__Your objective__
Copy out each of the rows below word for word, without changing anything.

__Provided data__

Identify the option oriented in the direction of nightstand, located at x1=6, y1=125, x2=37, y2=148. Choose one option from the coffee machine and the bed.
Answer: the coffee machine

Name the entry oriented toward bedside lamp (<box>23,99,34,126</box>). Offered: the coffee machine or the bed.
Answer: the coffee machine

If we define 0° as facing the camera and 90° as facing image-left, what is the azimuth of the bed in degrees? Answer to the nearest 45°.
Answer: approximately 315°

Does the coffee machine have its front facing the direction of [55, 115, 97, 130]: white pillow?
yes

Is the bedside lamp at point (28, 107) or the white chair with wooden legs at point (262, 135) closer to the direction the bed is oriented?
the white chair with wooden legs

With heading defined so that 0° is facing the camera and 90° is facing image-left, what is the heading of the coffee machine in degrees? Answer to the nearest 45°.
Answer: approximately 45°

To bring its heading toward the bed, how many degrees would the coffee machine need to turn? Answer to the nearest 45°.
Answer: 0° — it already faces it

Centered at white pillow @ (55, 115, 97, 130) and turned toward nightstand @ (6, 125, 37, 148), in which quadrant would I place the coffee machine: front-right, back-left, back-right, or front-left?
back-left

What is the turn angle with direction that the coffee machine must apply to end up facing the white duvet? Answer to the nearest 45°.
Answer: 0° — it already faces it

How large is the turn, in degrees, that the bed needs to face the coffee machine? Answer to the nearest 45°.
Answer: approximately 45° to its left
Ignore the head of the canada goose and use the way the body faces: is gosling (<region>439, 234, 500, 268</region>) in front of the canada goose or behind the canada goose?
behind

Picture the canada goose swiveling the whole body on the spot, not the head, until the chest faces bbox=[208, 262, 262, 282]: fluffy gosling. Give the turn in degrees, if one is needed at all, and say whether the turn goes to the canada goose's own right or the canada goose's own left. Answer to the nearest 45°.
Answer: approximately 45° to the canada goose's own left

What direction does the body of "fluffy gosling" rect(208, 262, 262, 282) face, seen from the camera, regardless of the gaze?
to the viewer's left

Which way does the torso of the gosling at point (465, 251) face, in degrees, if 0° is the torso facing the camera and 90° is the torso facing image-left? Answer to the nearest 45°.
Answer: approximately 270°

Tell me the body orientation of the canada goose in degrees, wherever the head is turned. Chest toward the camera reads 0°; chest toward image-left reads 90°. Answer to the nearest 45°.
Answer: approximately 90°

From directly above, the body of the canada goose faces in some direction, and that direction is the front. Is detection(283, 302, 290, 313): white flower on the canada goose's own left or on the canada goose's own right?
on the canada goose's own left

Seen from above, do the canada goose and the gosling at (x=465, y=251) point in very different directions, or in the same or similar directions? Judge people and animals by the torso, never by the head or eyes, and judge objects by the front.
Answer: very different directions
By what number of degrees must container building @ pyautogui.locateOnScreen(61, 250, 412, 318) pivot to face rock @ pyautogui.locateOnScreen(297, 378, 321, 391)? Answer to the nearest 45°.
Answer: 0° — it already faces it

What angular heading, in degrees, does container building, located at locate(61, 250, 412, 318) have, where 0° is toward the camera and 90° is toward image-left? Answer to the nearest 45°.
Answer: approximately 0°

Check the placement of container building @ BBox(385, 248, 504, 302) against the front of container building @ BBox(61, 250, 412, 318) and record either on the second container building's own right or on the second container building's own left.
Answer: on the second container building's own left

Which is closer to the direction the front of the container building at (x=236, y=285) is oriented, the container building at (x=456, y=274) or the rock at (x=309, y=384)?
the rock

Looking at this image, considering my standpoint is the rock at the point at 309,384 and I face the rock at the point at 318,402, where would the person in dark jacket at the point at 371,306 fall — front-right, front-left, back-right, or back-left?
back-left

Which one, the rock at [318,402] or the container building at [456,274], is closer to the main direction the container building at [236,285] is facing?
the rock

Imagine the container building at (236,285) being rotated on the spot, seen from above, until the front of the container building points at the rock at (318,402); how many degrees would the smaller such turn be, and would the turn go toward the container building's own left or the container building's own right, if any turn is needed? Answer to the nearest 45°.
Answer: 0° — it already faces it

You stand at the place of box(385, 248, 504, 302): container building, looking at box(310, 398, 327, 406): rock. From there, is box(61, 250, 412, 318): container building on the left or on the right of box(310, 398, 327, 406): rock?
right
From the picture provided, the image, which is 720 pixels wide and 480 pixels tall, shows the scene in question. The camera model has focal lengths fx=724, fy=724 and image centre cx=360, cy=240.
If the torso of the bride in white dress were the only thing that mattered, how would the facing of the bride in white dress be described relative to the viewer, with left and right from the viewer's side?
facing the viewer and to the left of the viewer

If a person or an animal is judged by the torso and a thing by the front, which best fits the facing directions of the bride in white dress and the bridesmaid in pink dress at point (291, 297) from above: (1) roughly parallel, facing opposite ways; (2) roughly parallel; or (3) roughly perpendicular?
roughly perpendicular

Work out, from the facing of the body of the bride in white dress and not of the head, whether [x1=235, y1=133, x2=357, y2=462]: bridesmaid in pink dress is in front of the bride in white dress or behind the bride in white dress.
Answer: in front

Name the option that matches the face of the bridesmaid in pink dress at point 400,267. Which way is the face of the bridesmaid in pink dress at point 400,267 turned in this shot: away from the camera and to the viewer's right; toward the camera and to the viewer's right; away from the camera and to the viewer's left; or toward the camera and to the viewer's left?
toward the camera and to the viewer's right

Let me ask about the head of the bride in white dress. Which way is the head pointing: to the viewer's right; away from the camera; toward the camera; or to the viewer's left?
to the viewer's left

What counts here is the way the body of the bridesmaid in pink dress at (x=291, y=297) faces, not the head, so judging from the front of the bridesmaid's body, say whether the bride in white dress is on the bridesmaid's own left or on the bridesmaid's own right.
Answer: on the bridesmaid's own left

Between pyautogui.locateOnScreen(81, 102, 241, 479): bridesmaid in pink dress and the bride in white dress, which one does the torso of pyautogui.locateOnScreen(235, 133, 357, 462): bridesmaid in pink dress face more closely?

__Your solution__
Identify the option oriented in the direction of nightstand, located at x1=6, y1=125, x2=37, y2=148. Choose one option from the coffee machine and the bed.
Answer: the coffee machine

Name the entry oriented toward bedside lamp (<box>23,99,34,126</box>). Offered: the coffee machine or the bed.
Answer: the coffee machine

If we define 0° as facing the camera and 90° as facing image-left, what is the azimuth of the bed in degrees? Answer to the nearest 45°.
Answer: approximately 315°

Does the coffee machine have its front facing the direction of [55, 115, 97, 130]: white pillow?
yes

Is the bedside lamp at point (28, 107) or the white chair with wooden legs at point (262, 135) closer to the direction the bed is oriented?
the white chair with wooden legs

With heading defined so that 0° is facing the camera and 90° is facing image-left, what is the heading of the coffee machine in degrees? Answer to the nearest 45°.
Answer: approximately 45°

To bring its heading toward the bed, how many degrees would the coffee machine need to turn? Answer to the nearest 45°.
Answer: 0° — it already faces it

Centered at white pillow @ (55, 115, 97, 130) and turned toward nightstand @ (6, 125, 37, 148), in which quadrant would I place the coffee machine: front-right, back-left, back-right, or front-left?
back-left

What is the turn angle with direction that the coffee machine must apply to end up facing the white duvet? Answer to the nearest 45°.
Answer: 0° — it already faces it

How large is the turn, in degrees, that the bed needs to face the coffee machine? Answer to the nearest 45°.
Answer: approximately 45° to its left
Ignore the head of the canada goose and use the way the body faces: is gosling (<region>439, 234, 500, 268</region>) in front of the canada goose or behind the canada goose?
behind

Picture the canada goose swiveling the whole body on the spot, not the head, until the chest faces bbox=[208, 262, 262, 282]: fluffy gosling. Give the turn in degrees, if one is needed at all, and say whether the turn goes to the canada goose's own right or the canada goose's own left. Answer to the nearest 45°.
Answer: approximately 45° to the canada goose's own left

What direction does the body of "fluffy gosling" rect(208, 262, 262, 282) face, seen from the camera, regardless of the gaze?
to the viewer's left

Which way does the torso of the gosling at point (465, 251) face, in degrees, if 0° is the torso facing the camera and 90° is the torso facing image-left? Answer to the nearest 45°.
Answer: approximately 270°

Tell me the body orientation of the canada goose in degrees, wherever the head is turned. Chest toward the camera reads 0°; chest toward image-left reads 90°. Answer to the nearest 45°.
Answer: approximately 90°

From directly above, the body of the canada goose faces in some direction, and that direction is the front. Is detection(283, 302, 290, 313): white flower on the canada goose's own left or on the canada goose's own right?
on the canada goose's own left

Seen from above, do the canada goose and the gosling at (x=465, y=251) point in very different directions, or in the same or similar directions? Judge people and animals by the torso, never by the head or eyes, and judge objects by the front.
Answer: very different directions
By what number of degrees must container building @ pyautogui.locateOnScreen(61, 250, 412, 318) pivot to face rock @ pyautogui.locateOnScreen(297, 378, 321, 391)? Answer to the nearest 45°.
Answer: 0° — it already faces it

What angular heading, in degrees, does container building, located at locate(61, 250, 412, 318) have, where 0° is toward the camera and 90° is toward image-left? Answer to the nearest 45°.
Answer: approximately 0°

Check the placement of container building @ BBox(385, 248, 504, 302) against the front of container building @ BBox(61, 250, 412, 318) and record either on the second container building's own right or on the second container building's own left.
Answer: on the second container building's own left

Which is closer to the direction the front of the container building at (x=236, y=285) is oriented, the container building at (x=456, y=274) or the rock at (x=309, y=384)?
the rock

Looking at this image, considering my standpoint is the rock at the point at 309,384 and I face the rock at the point at 318,402, where would the person in dark jacket at the point at 371,306 fall — front-right, front-left, back-right, or back-left?
back-left

Which one, the rock at [318,402] or the container building at [456,274], is closer to the main direction the container building at [236,285] is facing?
the rock

Imagine the container building at (236,285) being rotated on the spot, seen from above, until the front of the container building points at the rock at (318,402); how many degrees would the smaller such turn be, and would the turn go toward the container building's own left or the container building's own right, if any turn is needed? Answer to the nearest 45°.
Answer: 0° — it already faces it

You stand at the place of box(385, 248, 504, 302): container building, looking at box(310, 398, 327, 406): rock. From there, is box(61, 250, 412, 318): container building on the left or on the right of box(310, 398, 327, 406): rock?
right
From the picture provided, the image, which is 720 pixels wide and 480 pixels tall, shows the scene in question. The camera model has focal lengths fx=724, fy=724 and image centre cx=360, cy=240.
If the torso of the bride in white dress were the only thing that mattered, how would the facing of the bride in white dress be described relative to the viewer, with left and right from the viewer's side?
facing the viewer and to the left of the viewer

If a person or an animal is judged by the torso and a thing by the front, which best fits the facing directions of the bride in white dress and the bridesmaid in pink dress at point (291, 297) from above: (1) roughly parallel, facing opposite ways; (2) roughly parallel; or (3) roughly perpendicular?
roughly perpendicular

Work out, from the facing of the body of the bride in white dress and not of the head, whether [x1=235, y1=133, x2=357, y2=462]: bridesmaid in pink dress is in front of the bride in white dress or behind the bride in white dress.
Answer: in front

Name the option that matches the face of the bridesmaid in pink dress at point 400,267. Which way is the face of the bridesmaid in pink dress at point 400,267 turned in this shot: away from the camera and to the viewer's right; toward the camera and to the viewer's right; away from the camera and to the viewer's left; or toward the camera and to the viewer's left?
toward the camera and to the viewer's right

Let me ask about the head of the bride in white dress. Which way is the head pointing: to the viewer's right; away from the camera; toward the camera; or to the viewer's left?
to the viewer's left

What counts here is the way the body of the bridesmaid in pink dress at (x=291, y=297) faces, not the head, so judging from the front of the bridesmaid's body, say whether the bride in white dress is on the bridesmaid's own left or on the bridesmaid's own right.
Answer: on the bridesmaid's own left

Between pyautogui.locateOnScreen(81, 102, 241, 479): bridesmaid in pink dress and the bride in white dress, which one does the torso of pyautogui.locateOnScreen(235, 133, 357, 462): bridesmaid in pink dress face more closely?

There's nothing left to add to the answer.